▸ **Trecho**:
■ ■ ■ ■
I
Há, durante o indispensável Branco Sai, Preto Fica (Adirley Queirós, 2014) pelo menos seis
longas sequências de personagens subindo ou descendo escadas e rampas. A mais
longa destas sequências, em que Marquim desce um elevador em casa, tem cerca de
2 minutos e meio, e provavelmente contribui para os comentários que criticam no
filme sua “lentidão” e sua “falta de ritmo” – comentários esses que se esforçam por não compreender a relação entre permanência e acontecimento histórico impressa a
cada dia no corpo daqueles indivíduos feridos, amputados, com sequelas
promovidas por um Estado genocida, e radicalizada na própria estrutura da obra como ritmo.
Mas
a questão sobre estas sequências aqui é outra, e se liga sobretudo ao
espaço/tempo que estas ações e acontecimentos “secundários” à trama de
determinados filmes têm ocupado em algumas obras nacionais contemporâneas, sobretudo
do cinema mineiro. Aqui se poderia listar, então, No Coração do Mundo (Gabriel Martins e Maurilio Martins, 2019), A Vizinhança do Tigre (Affonso Uchoa,
2014), A Cidade Onde Envelheço (Marília
Rocha, 2016), O Homem das Multidões (Cao
Guimarães e Marcelo Gomes, 2013), Trabalhar
Cansa (Juliana Rojas e Marco Dutra, 2014), Chuva é Cantoria na Terra dos Mortos (João Salaviza e Renée Nader,
2018) e, particularmente, Temporada (André
Novais, 2018), um dos filmes - estou certo - mais importantes da história do cinema nacional.
Sobre este último interessa particularmente observar como a construção da
profundidade psicológica de Juliana, personagem magistral de Grace Passô, passa
não por monólogos aos emocionantes, acontecimentos traumáticos e pirotécnicos ou
cenas de dramaturgia exacerbada: o que se tem é um mosaico de dias úteis, em
que ir ao trabalho, ouvir mensagens no celular ou ter diálogos na beira de um
piscinão contribuem, sutil e silenciosamente, à emancipação final da personagem
– entendida não pela chave liberal do empoderamento, mas a partir daquilo que
Judith Butler chamou de agência, isto é, a atuação do indivíduo a partir de sua
reflexão sobre si e o mundo, em sua falibilidade universal. E eu já falei
demais aqui.
■ ■ ■ ■
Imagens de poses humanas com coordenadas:
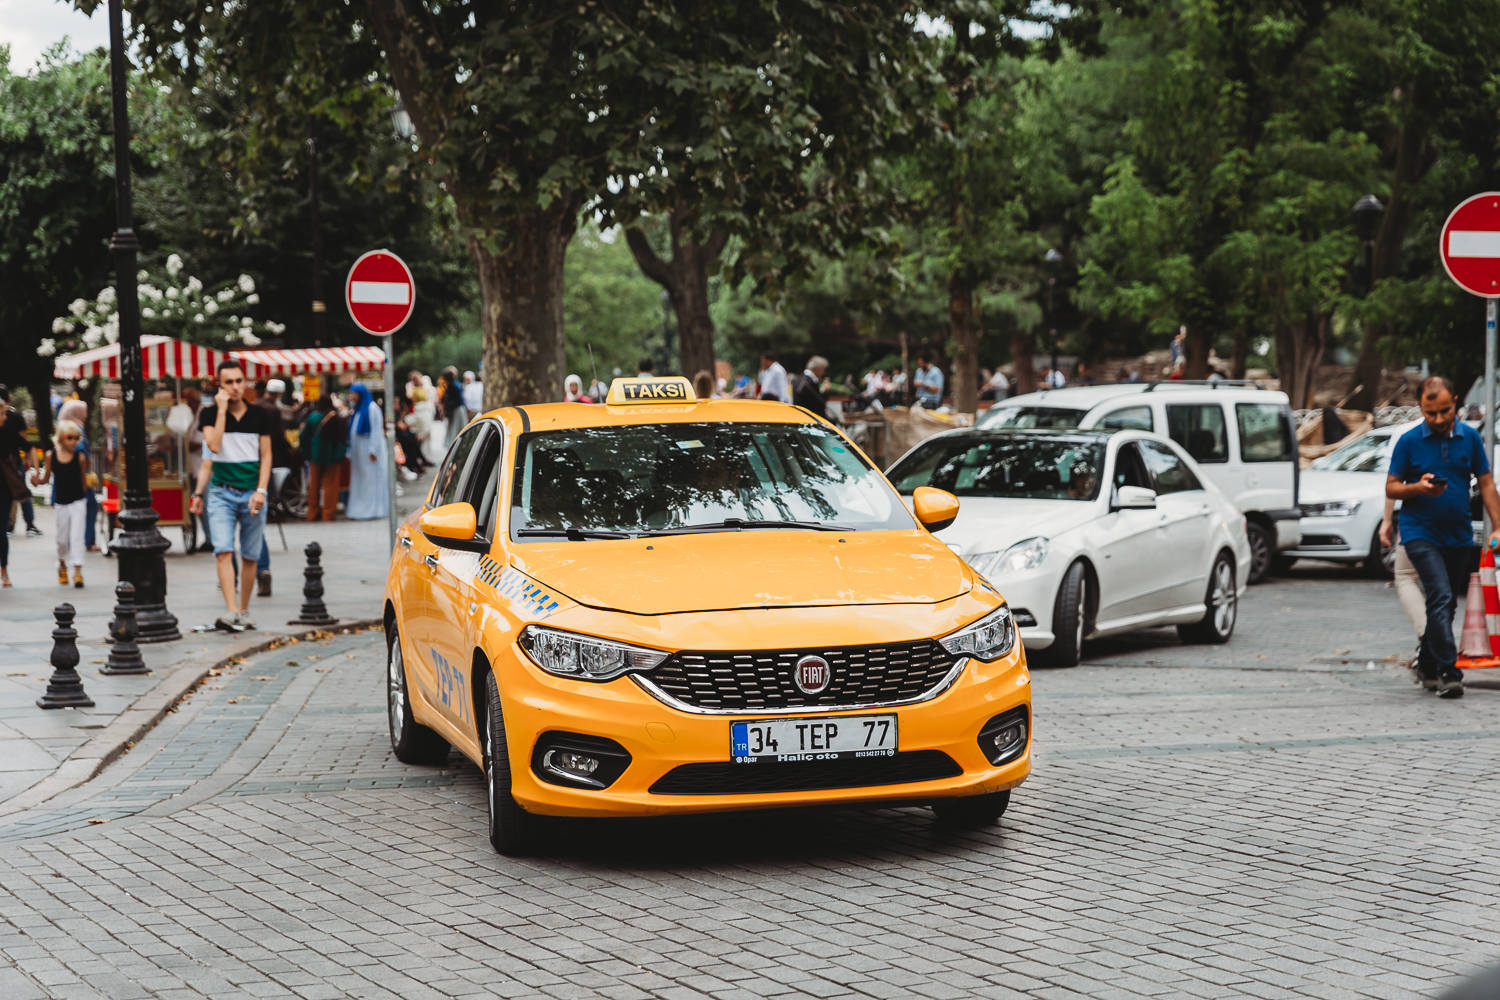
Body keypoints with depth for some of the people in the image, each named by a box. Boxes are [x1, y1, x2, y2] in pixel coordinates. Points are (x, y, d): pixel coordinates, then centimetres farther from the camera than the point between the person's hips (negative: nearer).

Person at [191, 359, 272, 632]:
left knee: (250, 556, 6)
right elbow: (214, 446, -12)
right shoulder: (210, 414, 2)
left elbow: (266, 456, 5)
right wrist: (222, 409, -11)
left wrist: (261, 491, -5)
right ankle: (231, 611, -24)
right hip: (222, 493, -2)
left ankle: (244, 611, 19)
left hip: (252, 494, 2)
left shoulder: (259, 415, 5)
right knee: (224, 551, -16)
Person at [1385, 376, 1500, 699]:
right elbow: (1391, 488, 0)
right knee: (1441, 597, -19)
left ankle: (1428, 668, 27)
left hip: (1459, 535, 4)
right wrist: (1419, 488, -20)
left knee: (1447, 605, 12)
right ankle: (1448, 672, -22)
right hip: (1421, 534, -4)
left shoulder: (1469, 437, 4)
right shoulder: (1409, 441, -4)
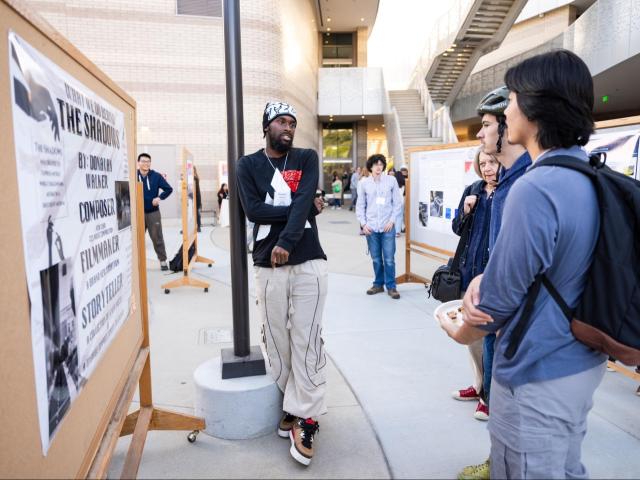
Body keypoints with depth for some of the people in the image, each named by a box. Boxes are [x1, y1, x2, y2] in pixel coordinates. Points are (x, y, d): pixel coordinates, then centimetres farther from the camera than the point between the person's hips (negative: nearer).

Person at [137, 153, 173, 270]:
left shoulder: (156, 176, -5)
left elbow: (169, 189, -2)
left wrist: (160, 197, -16)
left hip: (153, 213, -1)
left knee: (157, 238, 6)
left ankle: (163, 261, 17)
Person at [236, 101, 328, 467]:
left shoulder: (307, 158, 9)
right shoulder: (248, 165, 9)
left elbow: (305, 199, -8)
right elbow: (254, 210, -5)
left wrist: (286, 242, -20)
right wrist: (303, 208, -7)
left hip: (309, 262, -1)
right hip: (268, 266, 1)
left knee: (307, 343, -1)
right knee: (277, 342, 6)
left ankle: (304, 417, 9)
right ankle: (291, 406, 22)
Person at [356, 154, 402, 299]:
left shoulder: (391, 180, 1)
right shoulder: (363, 183, 4)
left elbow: (398, 202, 4)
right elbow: (360, 205, 7)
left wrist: (392, 220, -5)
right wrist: (363, 223, -2)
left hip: (387, 226, -1)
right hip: (371, 227, 1)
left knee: (389, 259, 0)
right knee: (376, 259, 9)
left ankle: (391, 286, 12)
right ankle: (378, 284, 24)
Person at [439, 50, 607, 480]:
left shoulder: (536, 189, -27)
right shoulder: (593, 178, 3)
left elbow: (504, 293, -20)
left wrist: (462, 332, -1)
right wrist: (481, 279, -9)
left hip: (538, 377, -8)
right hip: (584, 362, 9)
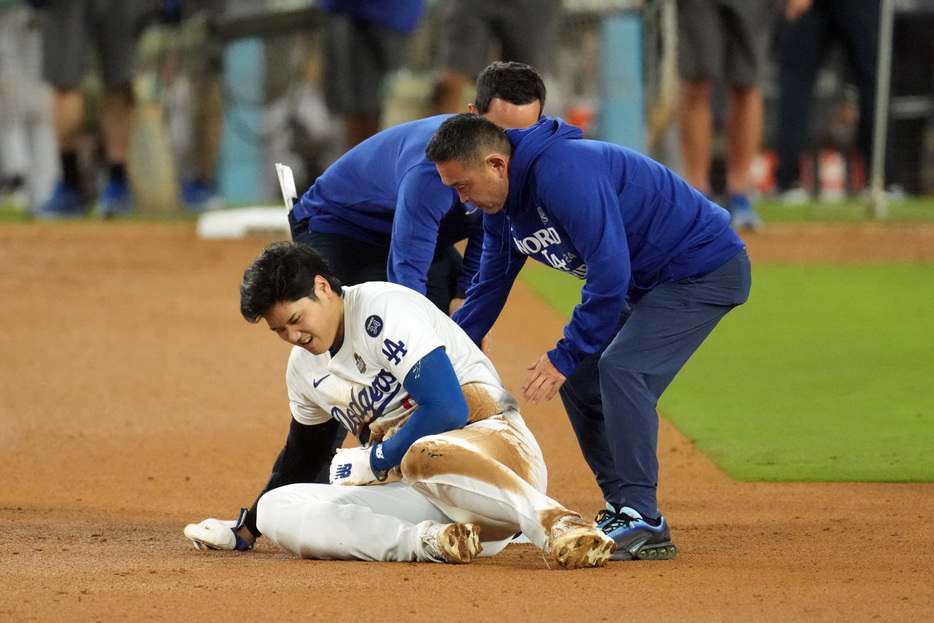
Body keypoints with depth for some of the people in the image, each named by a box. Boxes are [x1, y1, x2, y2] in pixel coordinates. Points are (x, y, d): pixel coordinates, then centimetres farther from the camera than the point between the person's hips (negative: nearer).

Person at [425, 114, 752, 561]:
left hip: (706, 268, -10)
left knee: (621, 368, -23)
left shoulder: (565, 174, -29)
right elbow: (487, 290, 14)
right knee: (580, 383, 7)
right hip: (645, 284, 10)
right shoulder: (501, 204, 3)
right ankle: (623, 510, 12)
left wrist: (566, 356, -21)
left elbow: (610, 273, -30)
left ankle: (643, 522, -21)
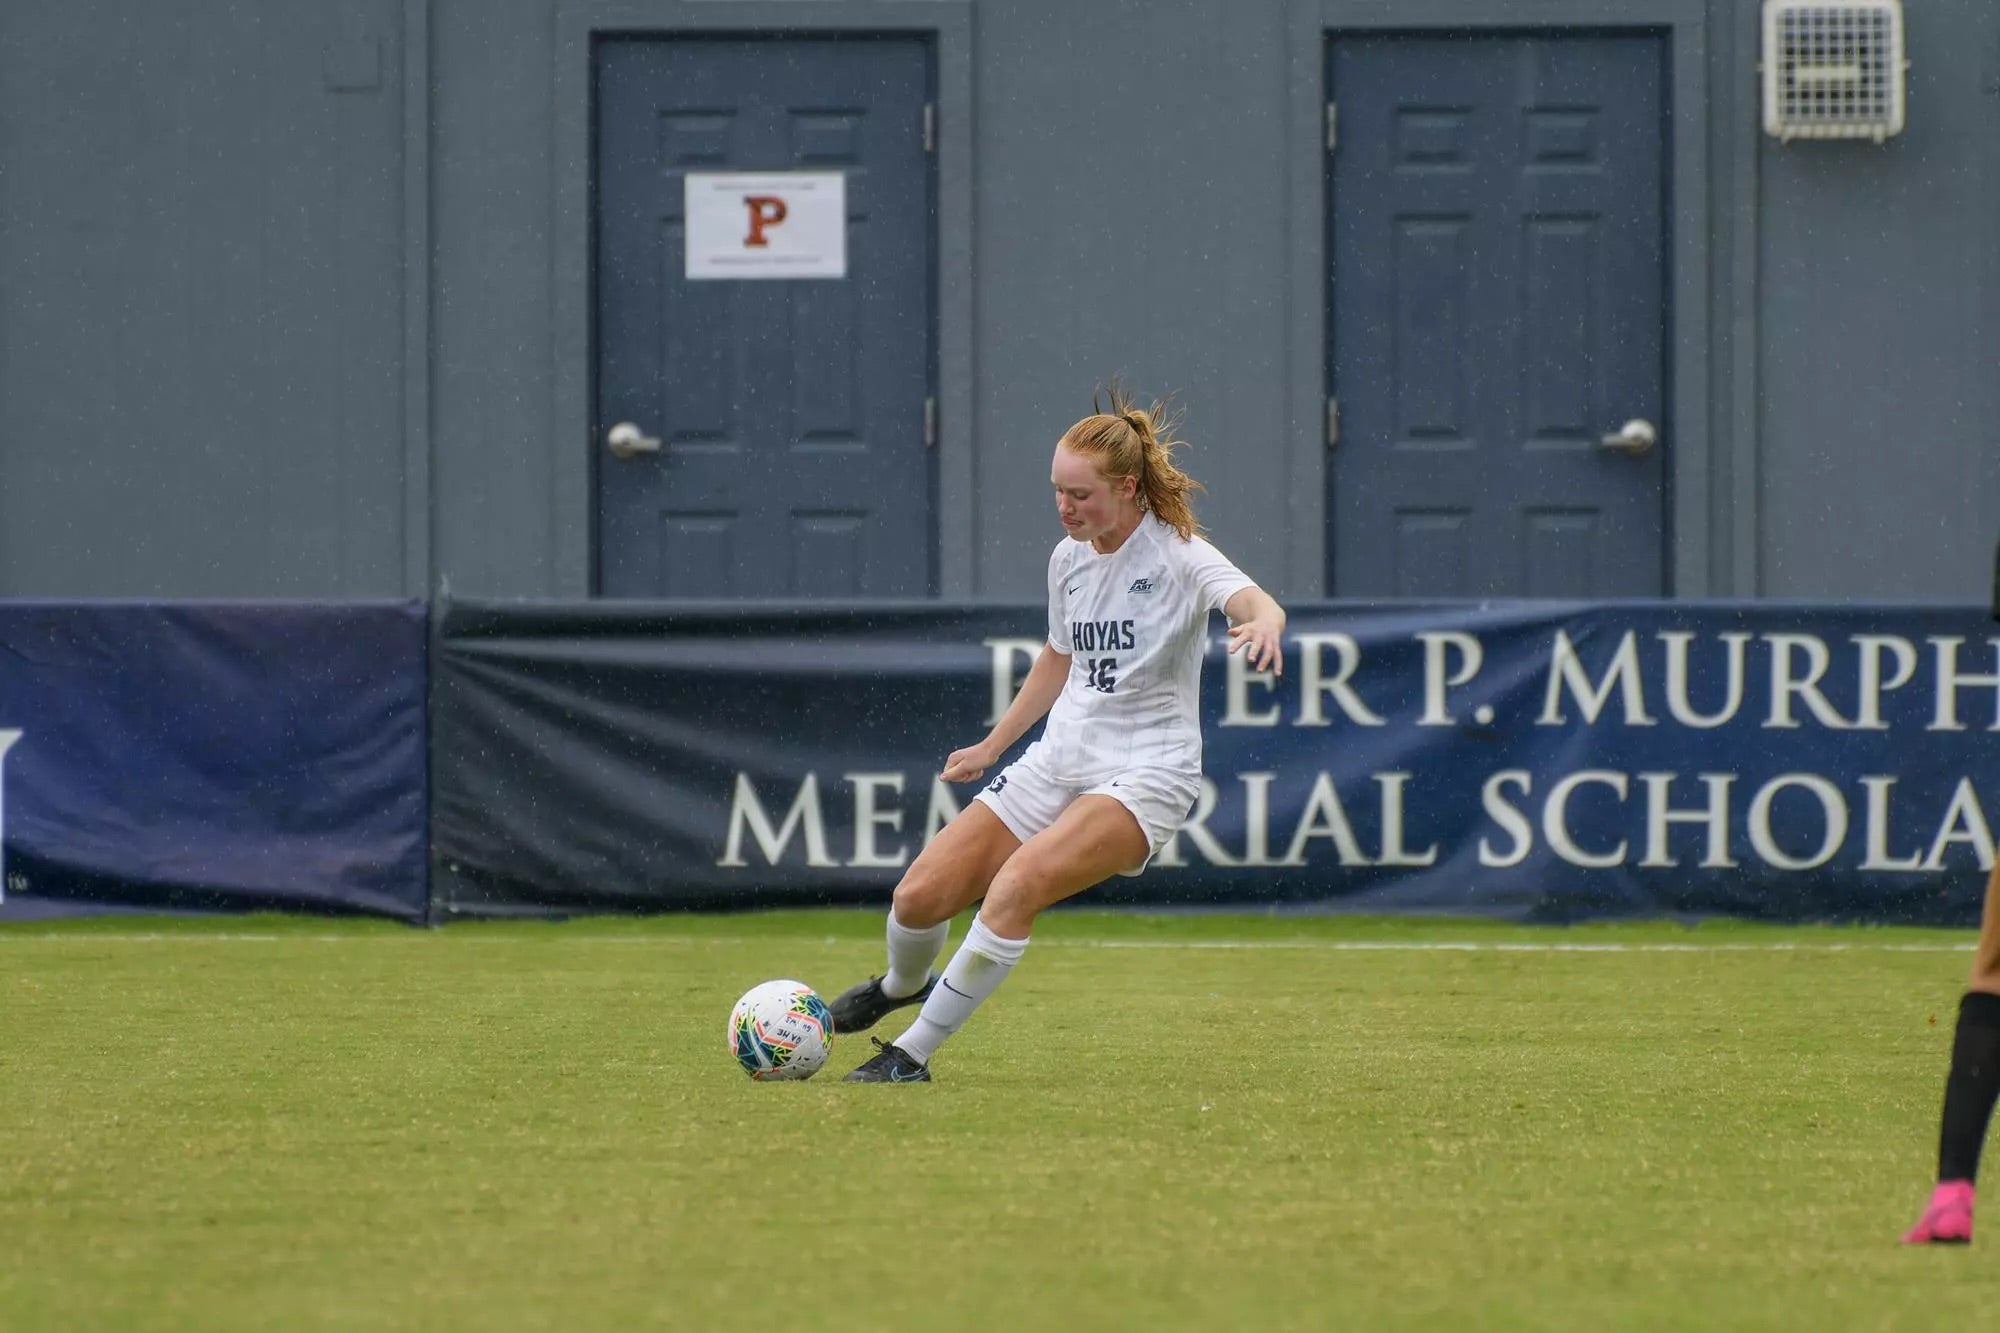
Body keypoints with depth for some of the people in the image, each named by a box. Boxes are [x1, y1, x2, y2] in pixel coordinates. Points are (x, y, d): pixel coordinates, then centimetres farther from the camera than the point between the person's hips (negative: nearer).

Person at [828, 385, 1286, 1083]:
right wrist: (991, 746, 31)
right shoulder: (1068, 558, 8)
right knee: (920, 896, -3)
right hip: (1059, 762, 7)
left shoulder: (1178, 555, -12)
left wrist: (1261, 623, -56)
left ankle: (915, 1050, -21)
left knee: (1019, 881, -31)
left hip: (1145, 775, -6)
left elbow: (1255, 602, -31)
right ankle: (903, 984, 34)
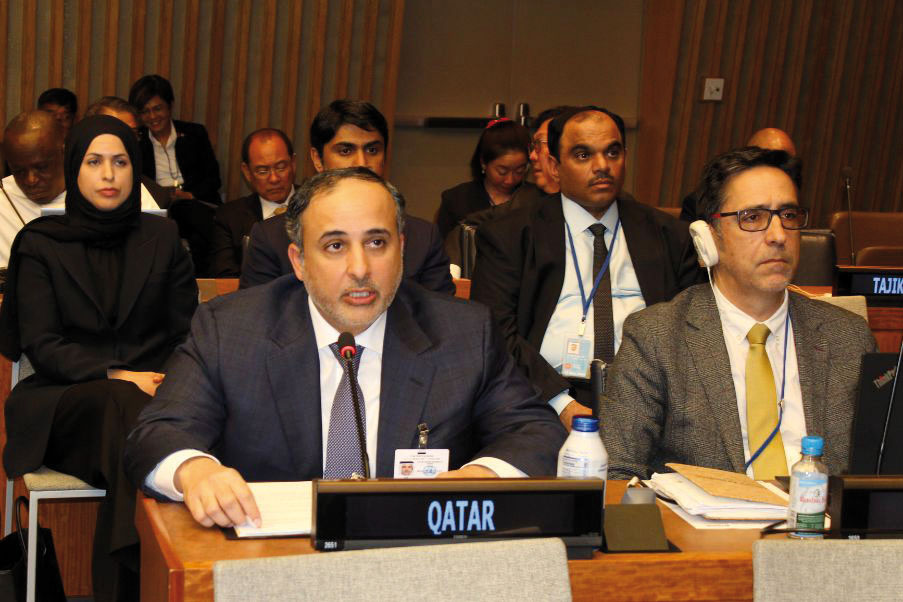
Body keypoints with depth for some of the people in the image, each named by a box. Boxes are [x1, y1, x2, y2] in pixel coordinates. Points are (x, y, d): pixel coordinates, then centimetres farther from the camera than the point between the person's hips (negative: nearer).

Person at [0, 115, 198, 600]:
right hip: (63, 401, -1)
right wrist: (116, 376, -16)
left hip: (153, 392, 2)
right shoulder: (40, 243, 7)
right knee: (124, 405, -36)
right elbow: (40, 345, -2)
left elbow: (188, 333, 12)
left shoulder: (161, 238, 14)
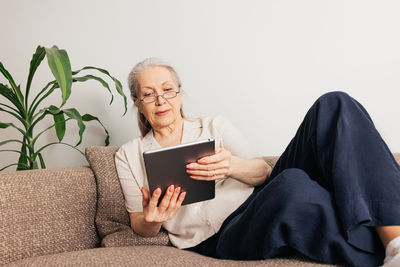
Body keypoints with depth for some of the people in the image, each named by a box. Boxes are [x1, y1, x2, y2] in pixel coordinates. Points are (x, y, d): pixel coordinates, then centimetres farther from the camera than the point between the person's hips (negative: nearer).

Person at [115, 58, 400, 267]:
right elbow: (141, 228, 13)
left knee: (334, 105, -18)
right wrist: (152, 220, -13)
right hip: (221, 237, -4)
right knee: (291, 184, -42)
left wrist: (231, 166, -14)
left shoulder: (215, 126, 19)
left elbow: (263, 172, 10)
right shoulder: (129, 155, 15)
■ ■ ■ ■
▸ **Complete o seguinte**:
a - Reproduza, do texto sobre cinema nacional, a passagem de "Sobre este último" até "demais aqui.".
b - Retome o texto sobre cinema nacional a partir da última frase apresentada.

▸ **Resultados do exercício**:
a -
Sobre este último interessa particularmente observar como a construção da
profundidade psicológica de Juliana, personagem magistral de Grace Passô, passa
não por monólogos aos emocionantes, acontecimentos traumáticos e pirotécnicos ou
cenas de dramaturgia exacerbada: o que se tem é um mosaico de dias úteis, em
que ir ao trabalho, ouvir mensagens no celular ou ter diálogos na beira de um
piscinão contribuem, sutil e silenciosamente, à emancipação final da personagem
– entendida não pela chave liberal do empoderamento, mas a partir daquilo que
Judith Butler chamou de agência, isto é, a atuação do indivíduo a partir de sua
reflexão sobre si e o mundo, em sua falibilidade universal. E eu já falei
demais aqui.

b -
A
questão é notar a partir desses exemplos como, mais do que uma escolha estética
particular, a preferência pela narrativa do simples, por um mundo sem plot twist, tem sido uma tendência do
cinema brasileiro contemporâneo, com largas implicações políticas sobre aquilo
que deveria ou poderia ser narrado, pelo que é considerado como digno de nota
ou não: as tais condições de dizibilidade e visibilidade de Jacques Rancière
aqui outra vez. Neste movimento dialético em que o segundo plano e o primeiro
plano alternam suas posições sucessivamente e se contestam – numa genealogia
que se poderia rastrear a partir do neorrealismo italiano e que tem em Eduardo Coutinho a grande paternidade
por aqui – o filme se mostra como espaço que não admite a crença a priori no relevante, e parte então
para a narração do cotidiano – descontidianizado,
portanto –, para o diálogo trivial – destrivializado,
então – como força de existência e marca de acontecimento. Para o filme,
esta escolha imprime esteticamente a marca de uma obra que verá o diálogo como acontecimento, que preferirá a
câmera estática à direção ostensiva, que terá poucos cortes ou efeitos visuais,
que utilizará a trilha sonora não para tentar induzir emoções, mas como parte
mesma desta dialética de fundo e frente, e que, enfim, verá seus personagens
como fins e não como meios para aquilo que seria uma mensagem abstrata.
O cinema é
visto, então, como uma poderosa máquina de narratividade: composição de algo a
partir daquilo que não parecia sequer um objeto de fato. A existência do objeto já é, assim, um ato político.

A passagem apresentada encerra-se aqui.